At Toshl we use Statsd, Graphite and Grafana to keep an eye on what is going on with our system. It has served us nicely thus far and allowed us to find a number of issues.
The thing that was missing in our setup was an alerting system, that could post to our HipChat chat and send an email if things start to go south. After trying out Newrelic and DataDog for a couple of weeks I found them to be lacking in what our metrics already had, specificity to our system. We’ve built a comprehensive suite of metrics and dashboards, so why not use that in the first place.

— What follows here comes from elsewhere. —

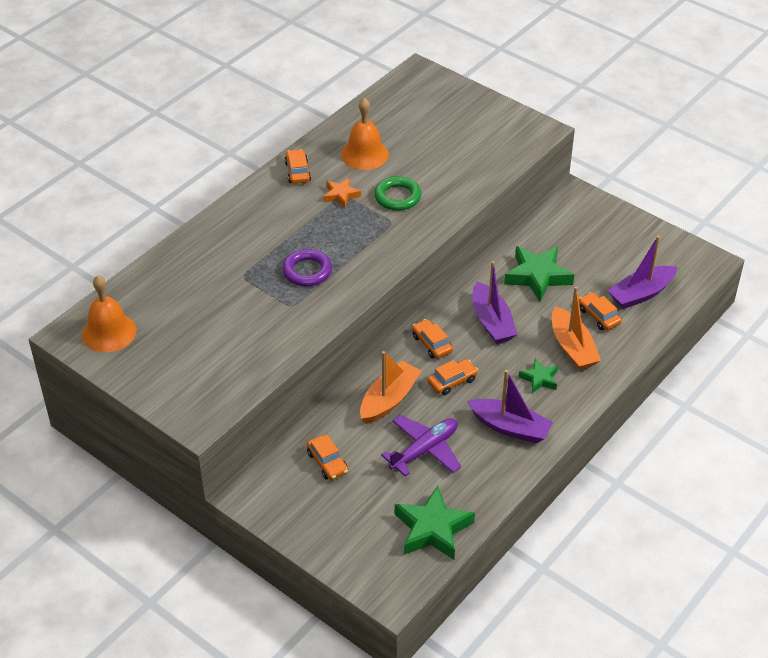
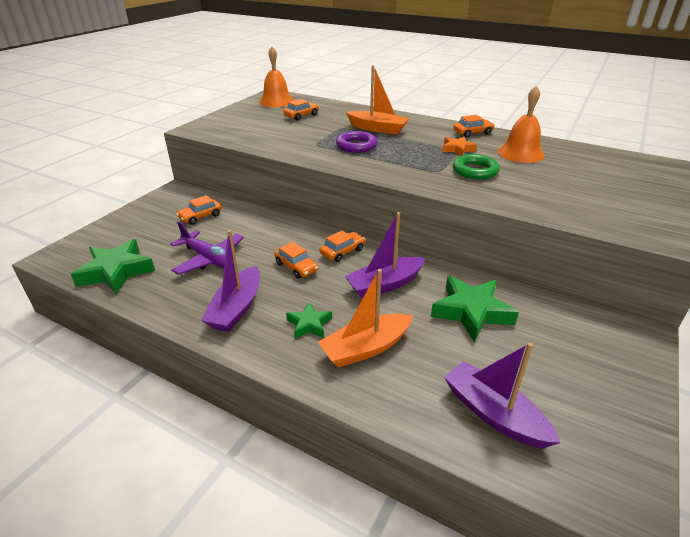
camera: 80 degrees right, 10 degrees down
orange boat [360,351,422,424] -> orange boat moved to [346,65,410,134]
orange car [579,292,622,330] -> orange car moved to [283,99,319,120]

Enter graphite-beacon, a simple alerting system for Graphite metrics. It’s easy to setup and configure. You basically just point it to your graphite instance, setup the metrics you wish to monitor and set the alerting threasholds for normal, warning and critical states for each metric. It has a number of handlers like email, hipchat, slack, pager duty and others, but if you find something is missing, extending it looks pretty straightforward.
The nice thing about it is that it knows about historical values and can use that knowledge to generate alerts in case of something statistically significant is happening.
So in order to know what is happening with your system you push it into graphite, create a dashboard in grafana and setup an alert with beacon. Neat. Hope you find it useful too.
Note: Yeah server names are from the Battlestar Galactica universe. What can I say, the sci-fi junkie in me couldn’t resist.